Is this a good camera? Im no guru on camera specs but I do want one that takes decent pictures. Will this camera take good close ups? Does it have all the options I need for taking an aquarium picture? Has anyone here had experiences with this camera?http://www.mpsuperstore.com/Digital/discr30338.htm?Chksource=cnet

You can check the camera specs on that link at the bottom of the page.
Here is another one I found. http://www.mpsuperstore.com/Digital/discr76121.htm
Thanks


----------



## jerseyjay (Jan 25, 2004)

MantisX,

I was looking for detail description on Steves-Digicams website but couldn't find this model. I was able to find another website with excellent review.

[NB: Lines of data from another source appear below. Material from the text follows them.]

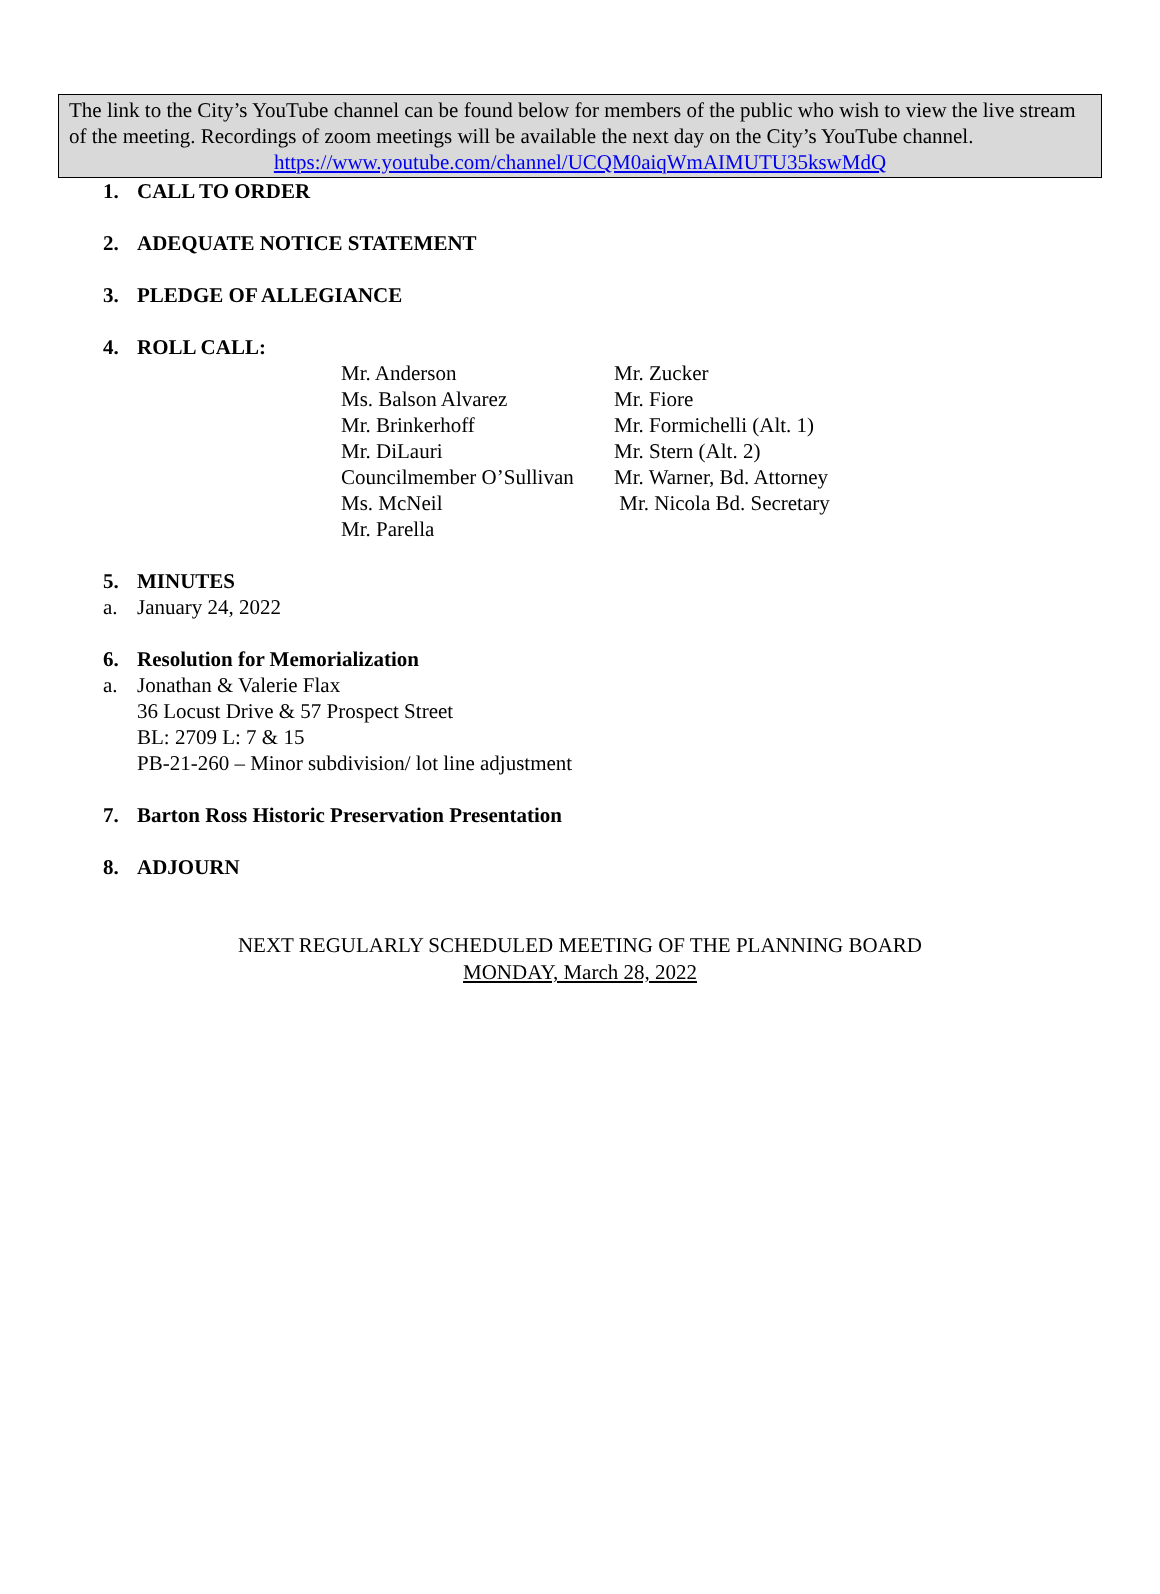The link to the City’s YouTube channel can be found below for members of the public who wish to view the live stream of the meeting. Recordings of zoom meetings will be available the next day on the City’s YouTube channel.
https://www.youtube.com/channel/UCQM0aiqWmAIMUTU35kswMdQ
1. CALL TO ORDER
2. ADEQUATE NOTICE STATEMENT
3. PLEDGE OF ALLEGIANCE
4. ROLL CALL:
Mr. Anderson
Ms. Balson Alvarez
Mr. Brinkerhoff
Mr. DiLauri
Councilmember O’Sullivan
Ms. McNeil
Mr. Parella
Mr. Zucker
Mr. Fiore
Mr. Formichelli (Alt. 1)
Mr. Stern (Alt. 2)
Mr. Warner, Bd. Attorney
Mr. Nicola Bd. Secretary
5. MINUTES
a. January 24, 2022
6. Resolution for Memorialization
a. Jonathan & Valerie Flax
36 Locust Drive & 57 Prospect Street
BL: 2709 L: 7 & 15
PB-21-260 – Minor subdivision/ lot line adjustment
7. Barton Ross Historic Preservation Presentation
8. ADJOURN
NEXT REGULARLY SCHEDULED MEETING OF THE PLANNING BOARD
MONDAY, March 28, 2022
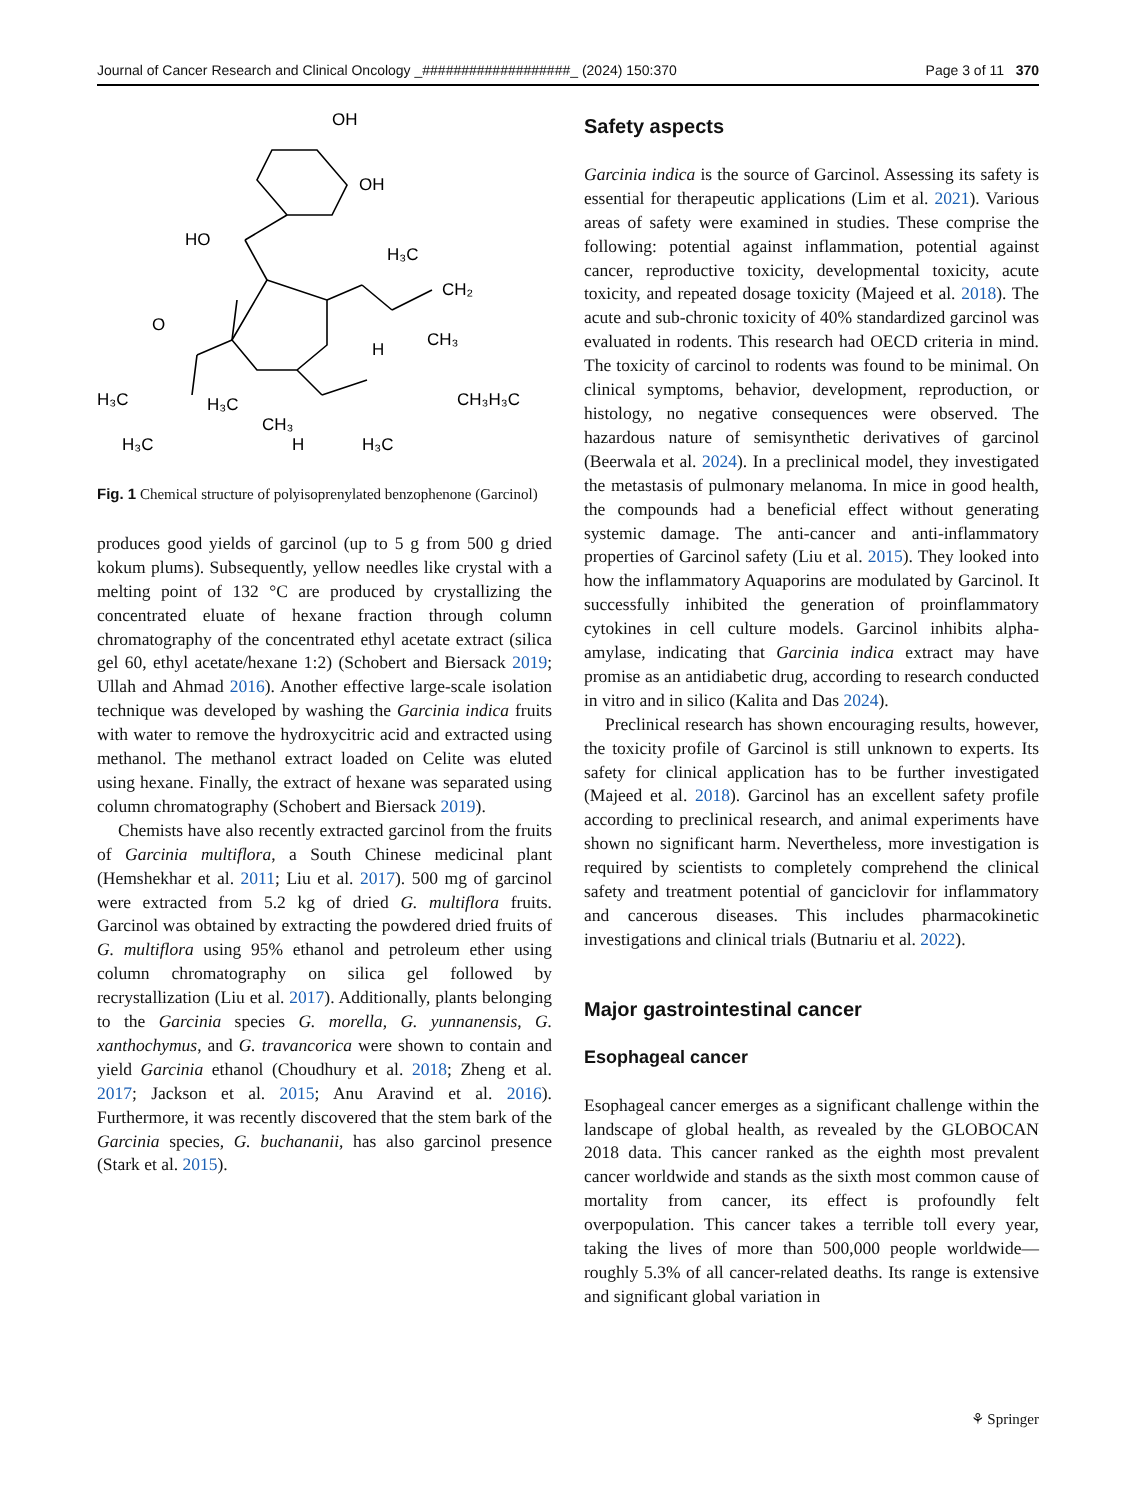Journal of Cancer Research and Clinical Oncology _###################_ (2024) 150:370 Page 3 of 11 370
OH
OH
HO
H₃C
CH₂
CH₃
H
O
H₃C
H₃C
CH₃
CH₃H₃C
H₃C
H
H₃C
Fig. 1 Chemical structure of polyisoprenylated benzophenone (Garcinol)
produces good yields of garcinol (up to 5 g from 500 g dried kokum plums). Subsequently, yellow needles like crystal with a melting point of 132 °C are produced by crystallizing the concentrated eluate of hexane fraction through column chromatography of the concentrated ethyl acetate extract (silica gel 60, ethyl acetate/hexane 1:2) (Schobert and Biersack 2019; Ullah and Ahmad 2016). Another effective large-scale isolation technique was developed by washing the Garcinia indica fruits with water to remove the hydroxycitric acid and extracted using methanol. The methanol extract loaded on Celite was eluted using hexane. Finally, the extract of hexane was separated using column chromatography (Schobert and Biersack 2019).
Chemists have also recently extracted garcinol from the fruits of Garcinia multiflora, a South Chinese medicinal plant (Hemshekhar et al. 2011; Liu et al. 2017). 500 mg of garcinol were extracted from 5.2 kg of dried G. multiflora fruits. Garcinol was obtained by extracting the powdered dried fruits of G. multiflora using 95% ethanol and petroleum ether using column chromatography on silica gel followed by recrystallization (Liu et al. 2017). Additionally, plants belonging to the Garcinia species G. morella, G. yunnanensis, G. xanthochymus, and G. travancorica were shown to contain and yield Garcinia ethanol (Choudhury et al. 2018; Zheng et al. 2017; Jackson et al. 2015; Anu Aravind et al. 2016). Furthermore, it was recently discovered that the stem bark of the Garcinia species, G. buchananii, has also garcinol presence (Stark et al. 2015).
Safety aspects
Garcinia indica is the source of Garcinol. Assessing its safety is essential for therapeutic applications (Lim et al. 2021). Various areas of safety were examined in studies. These comprise the following: potential against inflammation, potential against cancer, reproductive toxicity, developmental toxicity, acute toxicity, and repeated dosage toxicity (Majeed et al. 2018). The acute and sub-chronic toxicity of 40% standardized garcinol was evaluated in rodents. This research had OECD criteria in mind. The toxicity of carcinol to rodents was found to be minimal. On clinical symptoms, behavior, development, reproduction, or histology, no negative consequences were observed. The hazardous nature of semisynthetic derivatives of garcinol (Beerwala et al. 2024). In a preclinical model, they investigated the metastasis of pulmonary melanoma. In mice in good health, the compounds had a beneficial effect without generating systemic damage. The anti-cancer and anti-inflammatory properties of Garcinol safety (Liu et al. 2015). They looked into how the inflammatory Aquaporins are modulated by Garcinol. It successfully inhibited the generation of proinflammatory cytokines in cell culture models. Garcinol inhibits alpha-amylase, indicating that Garcinia indica extract may have promise as an antidiabetic drug, according to research conducted in vitro and in silico (Kalita and Das 2024).
Preclinical research has shown encouraging results, however, the toxicity profile of Garcinol is still unknown to experts. Its safety for clinical application has to be further investigated (Majeed et al. 2018). Garcinol has an excellent safety profile according to preclinical research, and animal experiments have shown no significant harm. Nevertheless, more investigation is required by scientists to completely comprehend the clinical safety and treatment potential of ganciclovir for inflammatory and cancerous diseases. This includes pharmacokinetic investigations and clinical trials (Butnariu et al. 2022).
Major gastrointestinal cancer
Esophageal cancer
Esophageal cancer emerges as a significant challenge within the landscape of global health, as revealed by the GLOBOCAN 2018 data. This cancer ranked as the eighth most prevalent cancer worldwide and stands as the sixth most common cause of mortality from cancer, its effect is profoundly felt overpopulation. This cancer takes a terrible toll every year, taking the lives of more than 500,000 people worldwide—roughly 5.3% of all cancer-related deaths. Its range is extensive and significant global variation in
⚘ Springer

Here is the final conclusion

_Kodak's EasyShare digital cameras have consistently proved to be among the easiest to use of any I've tested, and the DX6340 follows suit. Its fully automatic exposure control performs surprisingly well in a wide variety of conditions, and the partial manual exposure control is a welcome bonus for extending the camera's capabilities. A handful of preset scene modes help with special shooting conditions. While its resolution falls a bit short of the best competing 3.1-megapixel models, there's plenty of detail to make good-looking 8x10 prints. I wouldn't recommend it for "enthusiast" users, but its excellent color and exceptionally capable automatic white balance make it a true "point & shoot" digicam, requiring little or no intervention to take nice looking photos under a wide variety of conditions._

- The price looks right $150
- 3.1-megapixel CCD delivering images as large as 2,032 x 1,524 pixels. (not a lot but for 150$ not bad)
- Automatic and partial manual exposure control
- White Balance with four settings :idea: 
- Macro (close-up) lens setting
- Movie mode (with sound)

Depends how much time you want to invest in photography. If you just want to snap few pictures here and there to show your tank and you don't care for "in-depth" photography, then go for it. Prices went down drastically and I can't believe you can purchase 3MP camera for $150.

Here is full review
http://www.imaging-resource.com/PRODS/DX6340/D63A.HTM


----------



## MantisX (Sep 2, 2004)

That sounds good. I currently own a polaroid pdc1100. It was a good camera back in its day but it just plain sucks in my eyes now. The good news is a relative offered me 60 bucks for it so I just might take that and go get me that kodak.


----------